本文抜粋:
--------------------------------
とにかく矛盾の塊のような人でした。父と子なんてそんなものかもしれませんが、本心を窺い知ることは死ぬまでついに叶わなかったような気もします。
弱みを見せず格好つけて口先三寸……。運と縁に恵まれて勝ち逃げできた幸せな人生だったと思います。縁を授けてくださった皆様方に深く感謝いたします。
人物像
「知性で笑わせられる芸人」として評価が高いが、本人曰く、「僕は知的だといわれますが、適当なことばっかり言ってるんです。もっと知識のある人が僕を見て、『愛いやつじゃ』と嗤ってくれればいいんです」「僕はしょうもないことはよく覚えてて、大事なところの知識がない。これを僕は『知識のドーナツ化現象』と名付けてます」。
--------------------------------
提供データ:

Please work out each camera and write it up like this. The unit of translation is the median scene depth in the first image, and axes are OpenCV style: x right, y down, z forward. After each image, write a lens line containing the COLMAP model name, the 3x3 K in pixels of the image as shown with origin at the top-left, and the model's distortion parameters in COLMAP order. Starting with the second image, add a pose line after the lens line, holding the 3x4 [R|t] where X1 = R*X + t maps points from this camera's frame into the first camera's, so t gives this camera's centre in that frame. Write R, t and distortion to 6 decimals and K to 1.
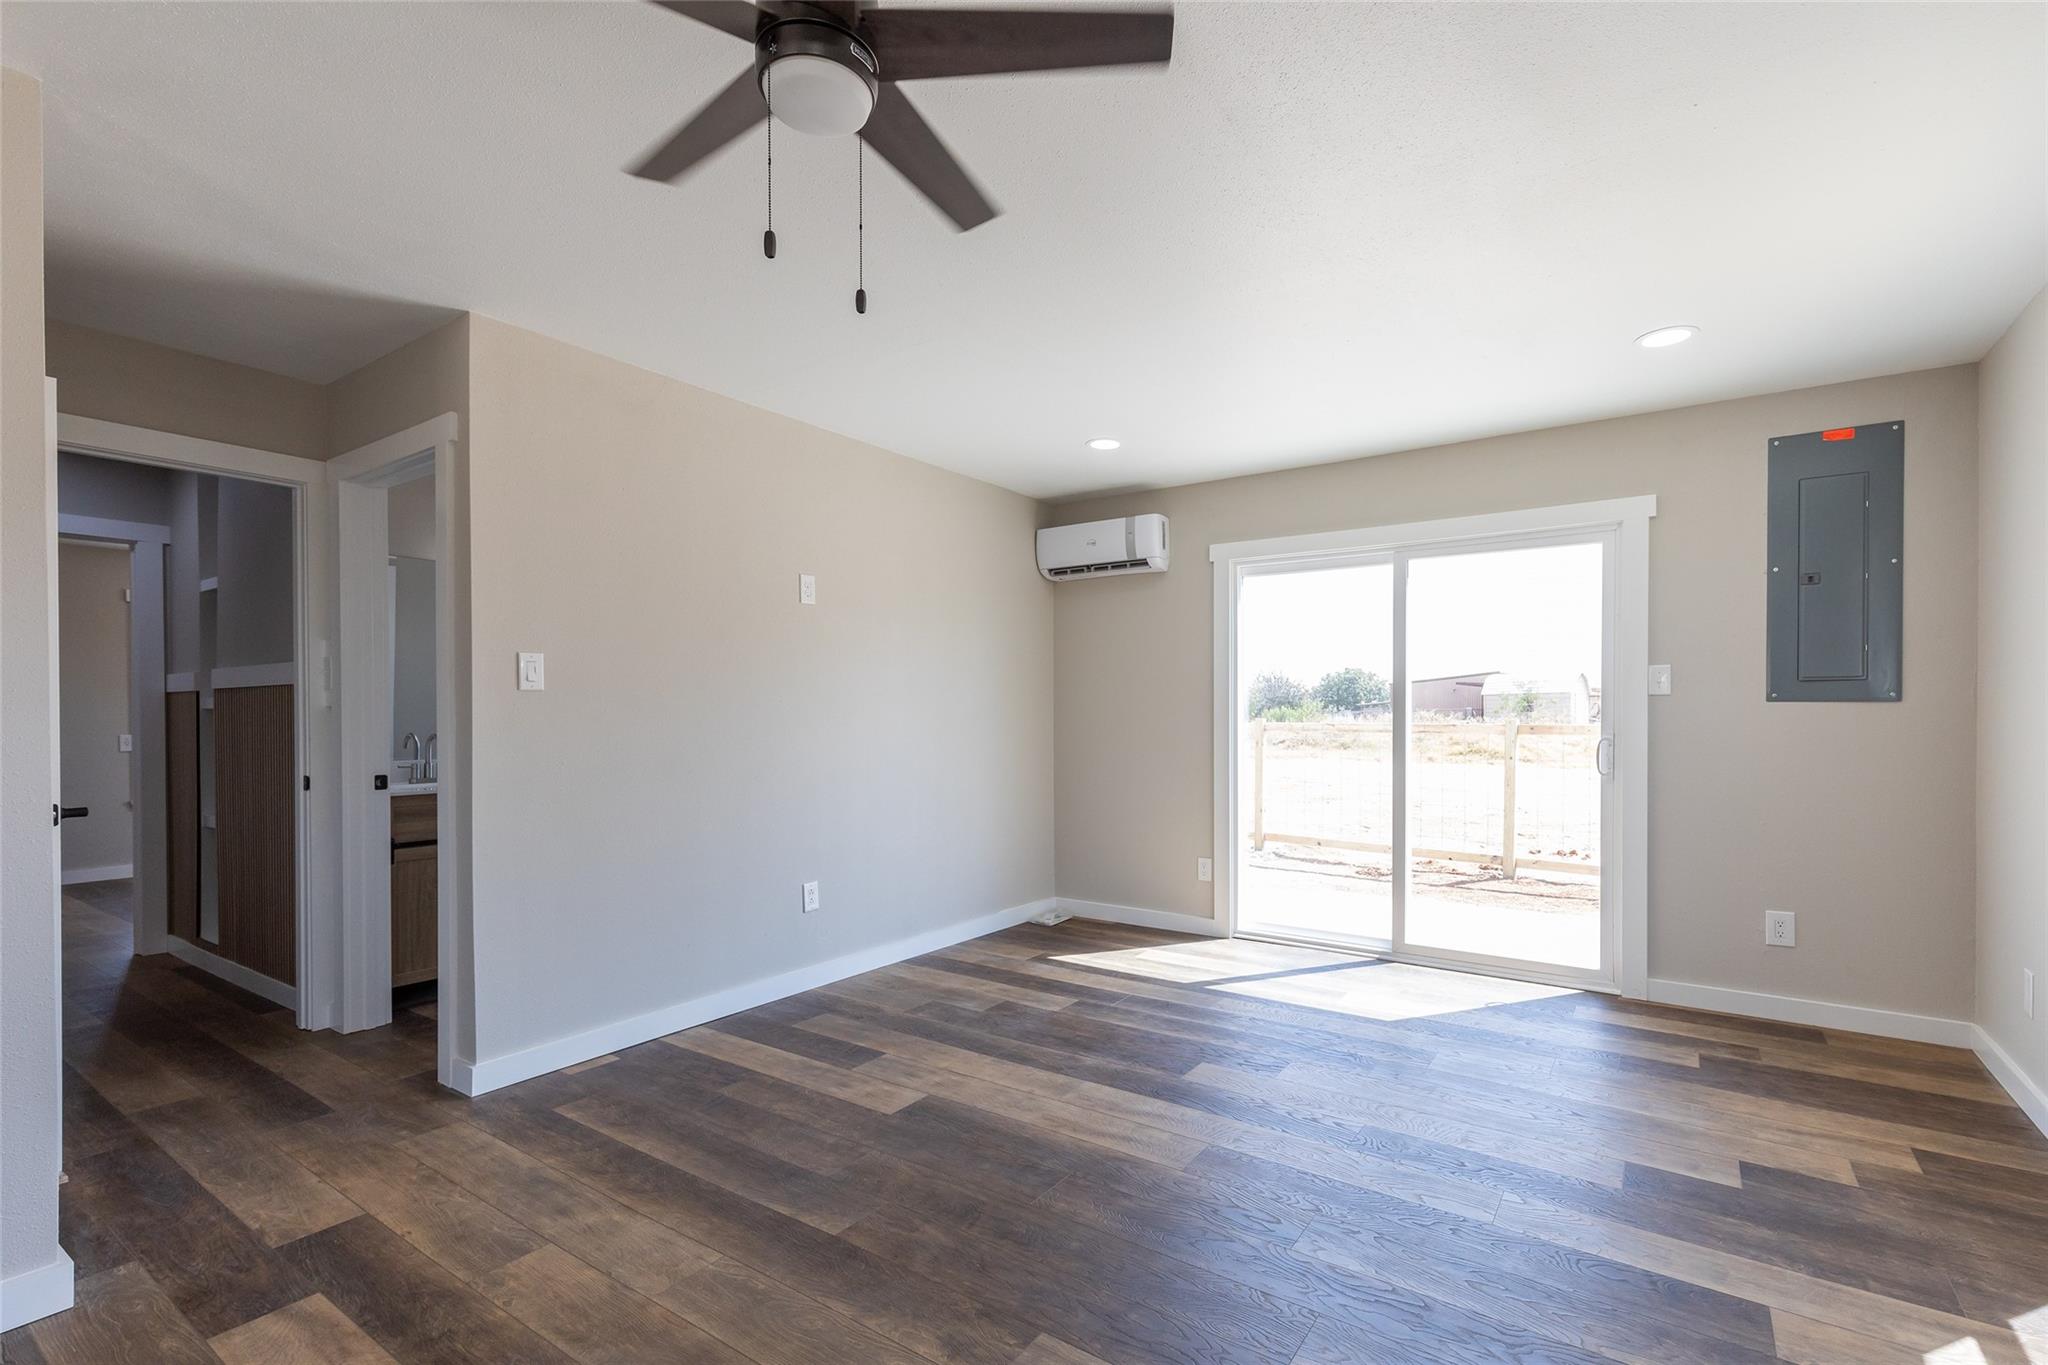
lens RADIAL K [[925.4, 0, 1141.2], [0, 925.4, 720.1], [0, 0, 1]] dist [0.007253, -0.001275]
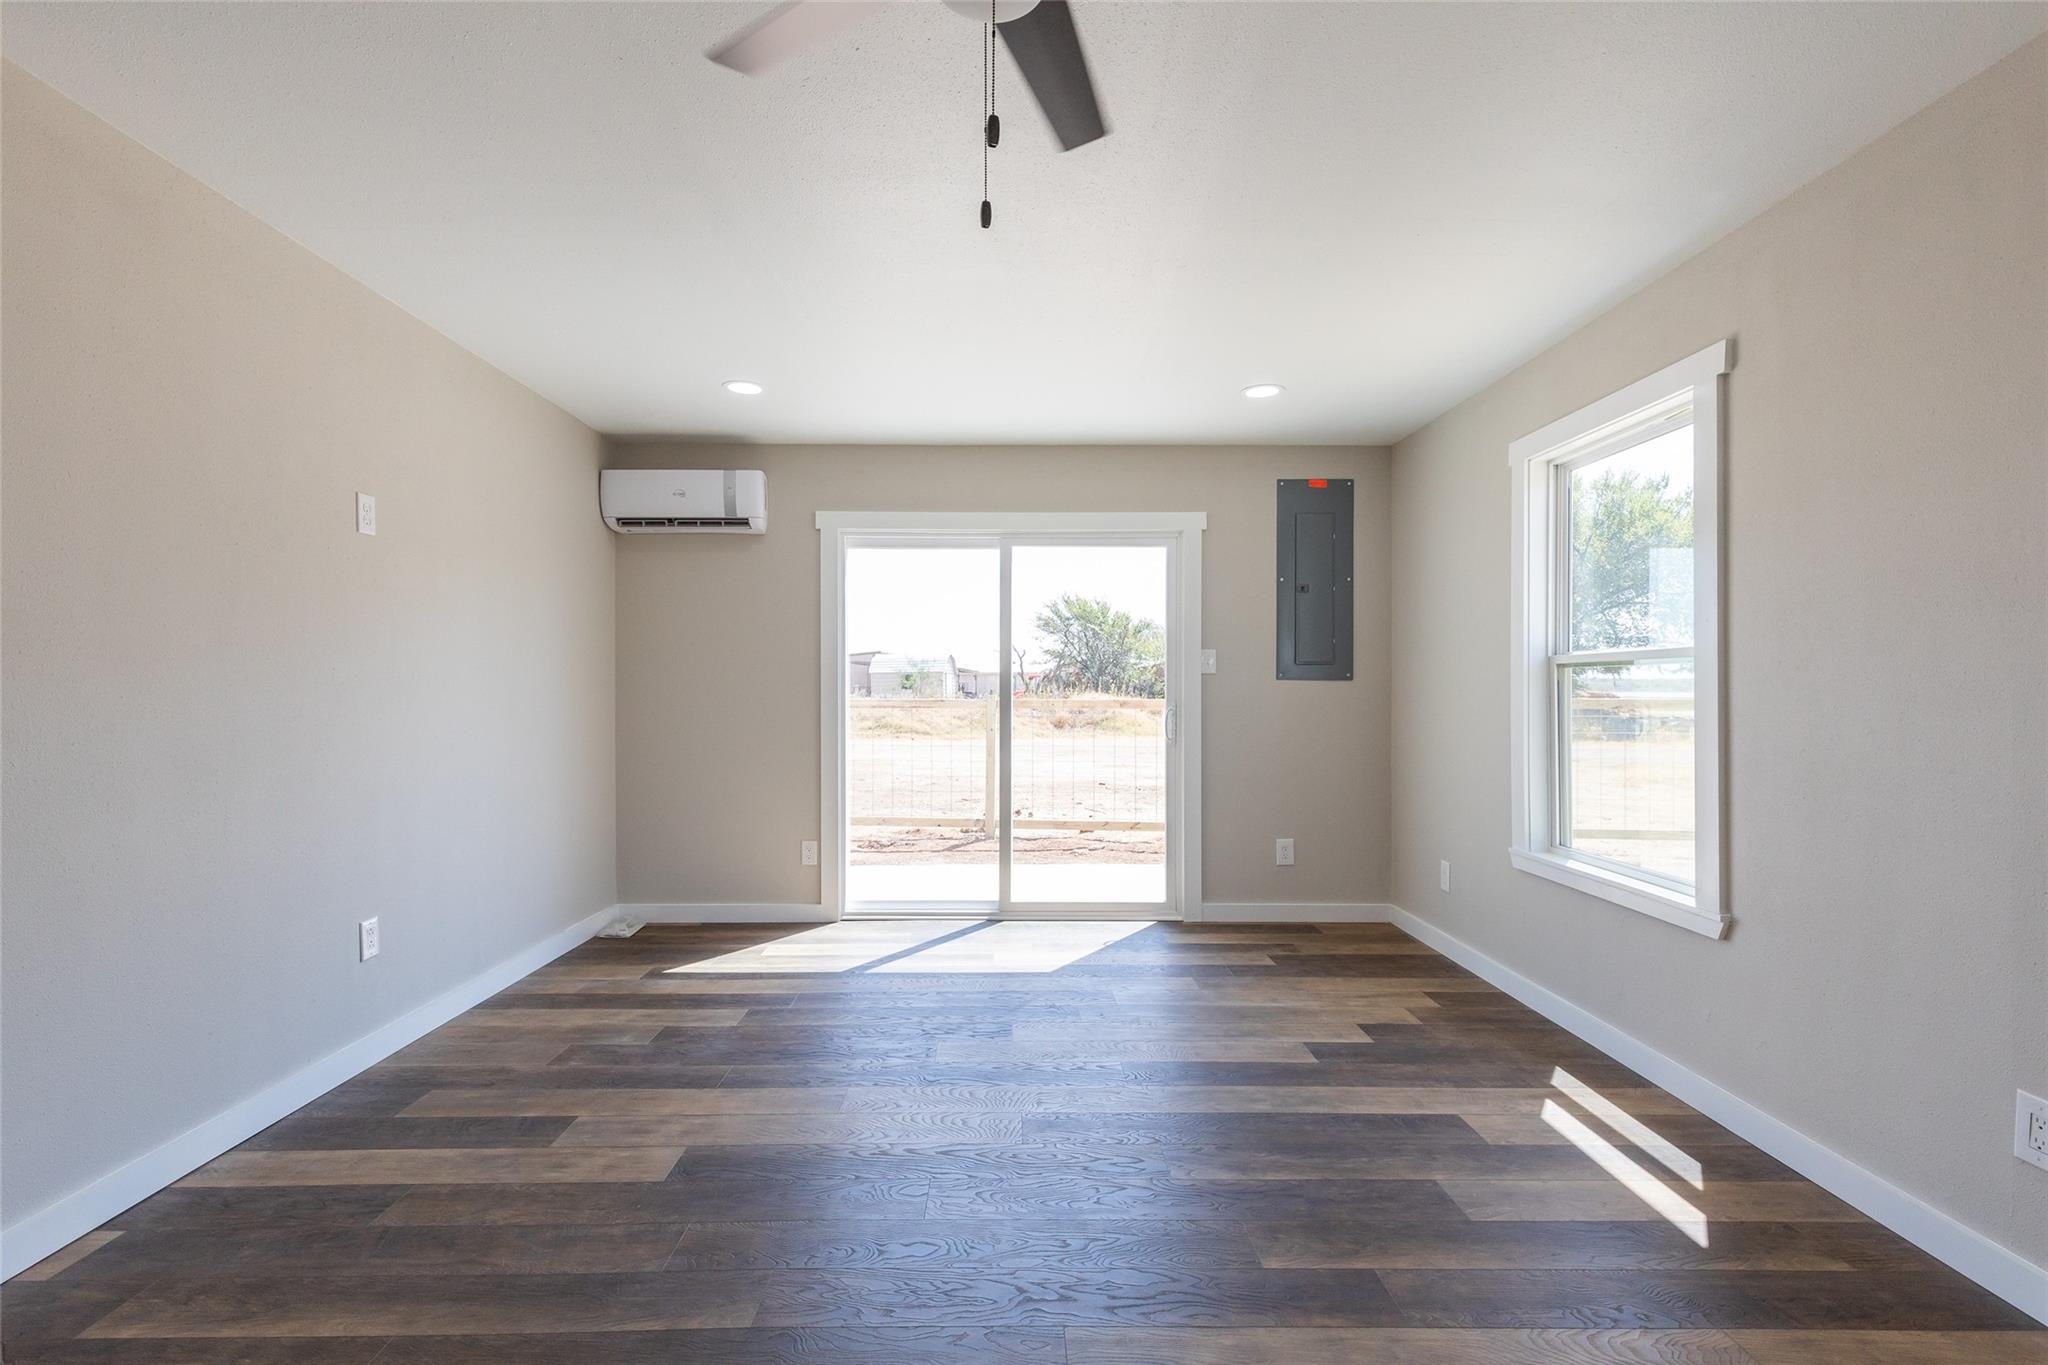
--------------------------------
作業内容: 本文抜粋のうち、「弱みを見せず格好つけて口先三」から「ツ化現象』と名付けてます」。」までを、終わりの語句も含めて一字一句違えずに抜き出してください。

作業結果:
弱みを見せず格好つけて口先三寸……。運と縁に恵まれて勝ち逃げできた幸せな人生だったと思います。縁を授けてくださった皆様方に深く感謝いたします。
人物像
「知性で笑わせられる芸人」として評価が高いが、本人曰く、「僕は知的だといわれますが、適当なことばっかり言ってるんです。もっと知識のある人が僕を見て、『愛いやつじゃ』と嗤ってくれればいいんです」「僕はしょうもないことはよく覚えてて、大事なところの知識がない。これを僕は『知識のドーナツ化現象』と名付けてます」。